WINTER News & Notes
The themes for this edition are pairings, groupings, and movings. The first example comes from Philadelphia’s Wexler Gallery, a firm that deals in both modern art and modern design and is known for quirkily curated exhibitions. One that opens on December 3 is a doozy: a show that couples works on paper by Pablo Picasso with new work by designer Wendell Castle [right]. How come this marriage? “I wanted to challenge the viewer,” says gallery owner Lewis Wexler. “Wendell’s new work uses the stack-laminated wood technique he perfected in the 1960s to create pieces in abstract forms. After seeing the new work, I felt that a modernist artist would be interesting to show with Castle. What better artist than Picasso?”
Another artist and designer have been coupled at the Lower Belvedere in Vienna. The exhibition Gustav Klimt/Josef Hoffmann: Pioneers of Modernism runs until March 4, 2012. The two met in 1897 at the Vienna Secession artists union, and subsequently designed and decorated a number of exhibition spaces together. Klimt and Hoffmann also had a surprising number of clients in common. The former painted their portraits, the latter designed houses, interiors, and even jewelry for them. A highlight of the show is a reproduction of the Hoffman’s masterpiece, the Palais Stoclet in Brussels.

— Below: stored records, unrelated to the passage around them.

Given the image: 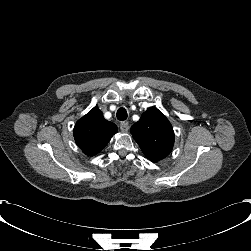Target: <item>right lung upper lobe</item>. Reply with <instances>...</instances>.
<instances>
[{"mask_svg":"<svg viewBox=\"0 0 251 251\" xmlns=\"http://www.w3.org/2000/svg\"><path fill=\"white\" fill-rule=\"evenodd\" d=\"M117 126L107 121L97 107L79 119L73 133L78 147L88 156L99 153L117 133Z\"/></svg>","mask_w":251,"mask_h":251,"instance_id":"1","label":"right lung upper lobe"}]
</instances>
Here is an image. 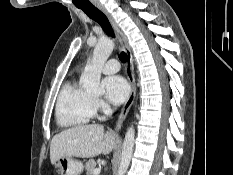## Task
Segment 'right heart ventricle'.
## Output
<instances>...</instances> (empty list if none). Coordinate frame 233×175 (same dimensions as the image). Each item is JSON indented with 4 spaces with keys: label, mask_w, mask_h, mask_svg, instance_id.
I'll return each instance as SVG.
<instances>
[{
    "label": "right heart ventricle",
    "mask_w": 233,
    "mask_h": 175,
    "mask_svg": "<svg viewBox=\"0 0 233 175\" xmlns=\"http://www.w3.org/2000/svg\"><path fill=\"white\" fill-rule=\"evenodd\" d=\"M95 112L94 99L75 81H68L62 86L55 106V117L59 126L83 127L94 118Z\"/></svg>",
    "instance_id": "obj_1"
}]
</instances>
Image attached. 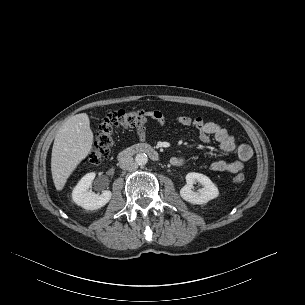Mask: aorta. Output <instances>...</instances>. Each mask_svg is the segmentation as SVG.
I'll return each instance as SVG.
<instances>
[{
	"label": "aorta",
	"mask_w": 305,
	"mask_h": 305,
	"mask_svg": "<svg viewBox=\"0 0 305 305\" xmlns=\"http://www.w3.org/2000/svg\"><path fill=\"white\" fill-rule=\"evenodd\" d=\"M135 162L140 166L145 165L148 162V157L145 153H138L135 156Z\"/></svg>",
	"instance_id": "obj_1"
}]
</instances>
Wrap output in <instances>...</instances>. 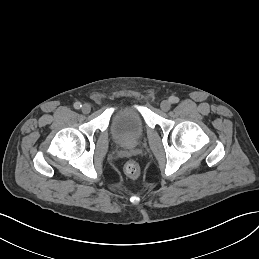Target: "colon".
<instances>
[{"label":"colon","mask_w":259,"mask_h":259,"mask_svg":"<svg viewBox=\"0 0 259 259\" xmlns=\"http://www.w3.org/2000/svg\"><path fill=\"white\" fill-rule=\"evenodd\" d=\"M124 171L132 179H137L141 172L139 164L134 160H130L125 164Z\"/></svg>","instance_id":"5ec220e1"}]
</instances>
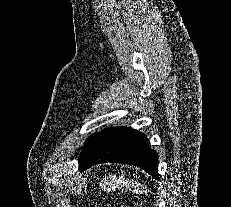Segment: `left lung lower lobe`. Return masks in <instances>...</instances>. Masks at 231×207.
Listing matches in <instances>:
<instances>
[{
    "label": "left lung lower lobe",
    "mask_w": 231,
    "mask_h": 207,
    "mask_svg": "<svg viewBox=\"0 0 231 207\" xmlns=\"http://www.w3.org/2000/svg\"><path fill=\"white\" fill-rule=\"evenodd\" d=\"M103 162L135 165L159 179L156 151L149 148L148 139L143 133L131 128H110L97 133L79 162V170L82 172Z\"/></svg>",
    "instance_id": "left-lung-lower-lobe-1"
}]
</instances>
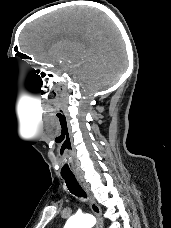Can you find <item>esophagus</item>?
<instances>
[{
  "instance_id": "obj_1",
  "label": "esophagus",
  "mask_w": 171,
  "mask_h": 228,
  "mask_svg": "<svg viewBox=\"0 0 171 228\" xmlns=\"http://www.w3.org/2000/svg\"><path fill=\"white\" fill-rule=\"evenodd\" d=\"M76 179H77L79 185L81 186V188L86 193L90 208L97 219V225L95 228H103V223L101 220V215H102L101 207L97 204L94 196L92 195L91 191L89 190V187H88L87 183L84 181L83 177L80 175H77Z\"/></svg>"
}]
</instances>
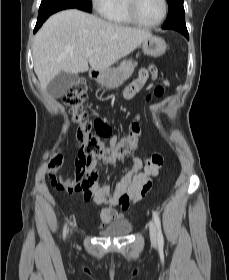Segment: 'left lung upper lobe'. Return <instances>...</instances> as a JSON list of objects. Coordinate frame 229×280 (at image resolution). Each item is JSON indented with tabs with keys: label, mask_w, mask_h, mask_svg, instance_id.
Masks as SVG:
<instances>
[{
	"label": "left lung upper lobe",
	"mask_w": 229,
	"mask_h": 280,
	"mask_svg": "<svg viewBox=\"0 0 229 280\" xmlns=\"http://www.w3.org/2000/svg\"><path fill=\"white\" fill-rule=\"evenodd\" d=\"M184 0H167L169 9L168 17L164 29H169L177 25H185V11L183 7Z\"/></svg>",
	"instance_id": "1"
}]
</instances>
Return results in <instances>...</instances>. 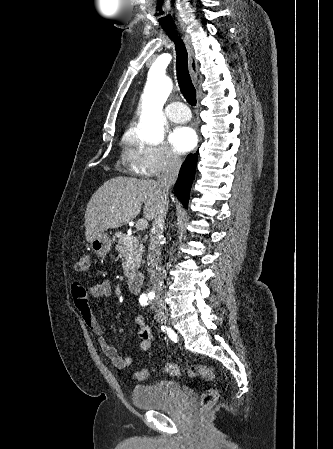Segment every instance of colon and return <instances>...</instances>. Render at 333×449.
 Returning <instances> with one entry per match:
<instances>
[{"mask_svg": "<svg viewBox=\"0 0 333 449\" xmlns=\"http://www.w3.org/2000/svg\"><path fill=\"white\" fill-rule=\"evenodd\" d=\"M91 267V255L89 253H83L76 263V269L79 272H88ZM164 371L171 376H181L185 374L189 377H201L206 381H213L215 379V374L213 370L204 365H192L186 369H182L178 364L167 363L164 366ZM148 376L147 369H140L136 372V378L138 380H144ZM218 398V391L215 388H210L206 390L200 400V405L202 408H208L215 404Z\"/></svg>", "mask_w": 333, "mask_h": 449, "instance_id": "obj_1", "label": "colon"}]
</instances>
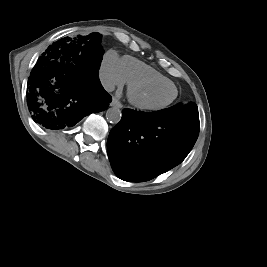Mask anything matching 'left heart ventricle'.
<instances>
[{"instance_id":"left-heart-ventricle-1","label":"left heart ventricle","mask_w":267,"mask_h":267,"mask_svg":"<svg viewBox=\"0 0 267 267\" xmlns=\"http://www.w3.org/2000/svg\"><path fill=\"white\" fill-rule=\"evenodd\" d=\"M175 94L171 85H149L136 90V98L149 105H161L170 101Z\"/></svg>"}]
</instances>
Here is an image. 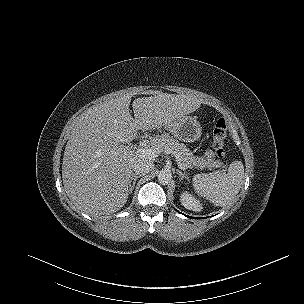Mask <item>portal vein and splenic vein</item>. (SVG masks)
Segmentation results:
<instances>
[{
	"instance_id": "portal-vein-and-splenic-vein-1",
	"label": "portal vein and splenic vein",
	"mask_w": 304,
	"mask_h": 304,
	"mask_svg": "<svg viewBox=\"0 0 304 304\" xmlns=\"http://www.w3.org/2000/svg\"><path fill=\"white\" fill-rule=\"evenodd\" d=\"M161 150L159 146L151 147V148H138L136 153L144 158H155L160 154ZM179 168L184 169L185 167L182 164L178 165Z\"/></svg>"
}]
</instances>
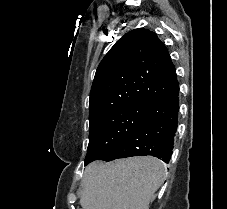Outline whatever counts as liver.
<instances>
[{
  "label": "liver",
  "instance_id": "liver-1",
  "mask_svg": "<svg viewBox=\"0 0 227 209\" xmlns=\"http://www.w3.org/2000/svg\"><path fill=\"white\" fill-rule=\"evenodd\" d=\"M164 165L155 157L94 161L85 169L82 209H149L163 183Z\"/></svg>",
  "mask_w": 227,
  "mask_h": 209
}]
</instances>
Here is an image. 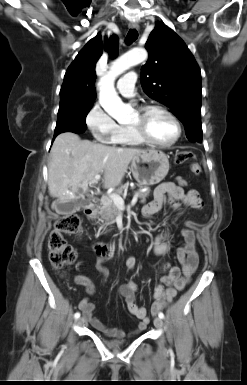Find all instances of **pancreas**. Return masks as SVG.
I'll list each match as a JSON object with an SVG mask.
<instances>
[{"mask_svg": "<svg viewBox=\"0 0 247 385\" xmlns=\"http://www.w3.org/2000/svg\"><path fill=\"white\" fill-rule=\"evenodd\" d=\"M127 186H122L120 189L115 191V194L117 195H123L124 190H126ZM140 188H143V186H140ZM135 194H138V197L140 198L141 203L146 202V198L150 194V190L146 191H138ZM119 213L118 207L114 204L113 200L109 197H105L101 200V207L99 211V216L101 220L108 222H113L116 218V216Z\"/></svg>", "mask_w": 247, "mask_h": 385, "instance_id": "1", "label": "pancreas"}]
</instances>
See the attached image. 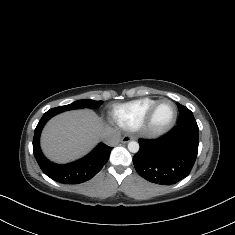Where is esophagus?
Returning <instances> with one entry per match:
<instances>
[{
  "instance_id": "obj_1",
  "label": "esophagus",
  "mask_w": 235,
  "mask_h": 235,
  "mask_svg": "<svg viewBox=\"0 0 235 235\" xmlns=\"http://www.w3.org/2000/svg\"><path fill=\"white\" fill-rule=\"evenodd\" d=\"M133 139H135V138H134L133 136H131V135H124V136L121 138L120 142L123 143V144H125V143L130 142V141L133 140Z\"/></svg>"
}]
</instances>
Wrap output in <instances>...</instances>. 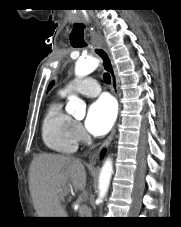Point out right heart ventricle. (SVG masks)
Masks as SVG:
<instances>
[{"label": "right heart ventricle", "instance_id": "right-heart-ventricle-1", "mask_svg": "<svg viewBox=\"0 0 181 227\" xmlns=\"http://www.w3.org/2000/svg\"><path fill=\"white\" fill-rule=\"evenodd\" d=\"M61 93L48 106L42 123V138L45 145L59 153H73L77 140L73 133L74 120L62 109Z\"/></svg>", "mask_w": 181, "mask_h": 227}]
</instances>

As more and more design dealers get in on the action in the Chelsea art gallery district of Manhattan, teaming up may be a new trend. Case in point: dealer, decorator, and all-around tastemaker Ford Lininger has moved into the showroom [left] of the furnishings design team Khouri Guzman Bunce Ltd. —better know as KGB Ltd.—on West Twenty-Fifth Street. Lininger deems the location—adjacent to the High Line park—“the best gallery block in the city.” He will represent KGB’s work and says his move to west Chelsea “was based on the fact that the furniture I deal in is really as much art as it is design.”

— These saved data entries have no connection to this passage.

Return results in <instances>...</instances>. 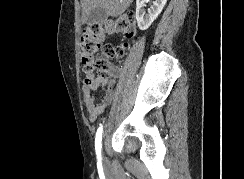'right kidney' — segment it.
<instances>
[{
  "instance_id": "ca27d5eb",
  "label": "right kidney",
  "mask_w": 244,
  "mask_h": 179,
  "mask_svg": "<svg viewBox=\"0 0 244 179\" xmlns=\"http://www.w3.org/2000/svg\"><path fill=\"white\" fill-rule=\"evenodd\" d=\"M148 2L149 0H136V20L140 30H148L150 28L154 20L161 14L167 0H155L151 10H148V14H146L144 6Z\"/></svg>"
}]
</instances>
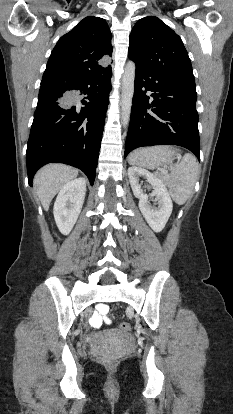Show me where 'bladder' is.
Segmentation results:
<instances>
[{
	"label": "bladder",
	"instance_id": "obj_1",
	"mask_svg": "<svg viewBox=\"0 0 233 414\" xmlns=\"http://www.w3.org/2000/svg\"><path fill=\"white\" fill-rule=\"evenodd\" d=\"M104 339H108V338H110V337H113V336H115V333L113 332V331H107V332H104V333H102V335H101Z\"/></svg>",
	"mask_w": 233,
	"mask_h": 414
}]
</instances>
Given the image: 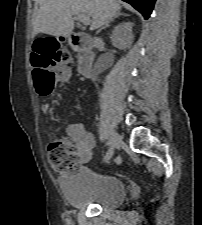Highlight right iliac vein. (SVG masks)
Here are the masks:
<instances>
[{
    "instance_id": "obj_1",
    "label": "right iliac vein",
    "mask_w": 202,
    "mask_h": 225,
    "mask_svg": "<svg viewBox=\"0 0 202 225\" xmlns=\"http://www.w3.org/2000/svg\"><path fill=\"white\" fill-rule=\"evenodd\" d=\"M109 141H110L109 155H111L113 154L114 149L120 144L121 138L117 133L112 132Z\"/></svg>"
}]
</instances>
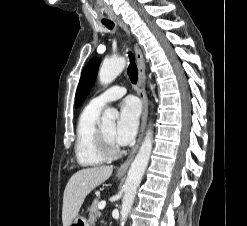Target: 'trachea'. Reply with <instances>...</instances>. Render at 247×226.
I'll list each match as a JSON object with an SVG mask.
<instances>
[{
  "label": "trachea",
  "mask_w": 247,
  "mask_h": 226,
  "mask_svg": "<svg viewBox=\"0 0 247 226\" xmlns=\"http://www.w3.org/2000/svg\"><path fill=\"white\" fill-rule=\"evenodd\" d=\"M104 25L110 30L114 28L113 22H107V23H104ZM128 56H129V60H130V64L127 68L128 76L130 78V81L133 84H136L137 79H138V70H137V67L135 64V58H134L133 53H131V52H128Z\"/></svg>",
  "instance_id": "3493384b"
}]
</instances>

Nature abhors a vacuum and so do gallery owners. For several years, art collector and entrepreneur Cathy Vedovi co-owned the M Building in the Wynwood arts district of Miami with Parisian design dealer Emmanuel Perrotin . When Perrotin opted out early this year and Vedovi took sole possession of the M, she brought in Paris-based designer-dealer Chahan Minassian for a revamp. He came up with a scheme to style the first floor as if it were a residence, leaving upper-floor spaces as white boxes suitable for exhibitions, lectures, and such. Art from Vedovi’s holdings is sprinkled throughout the main floor; Minassian created a “living room” that is actually a branch of Chahan, his Paris design gallery; and the “kitchen” is home to a bakery.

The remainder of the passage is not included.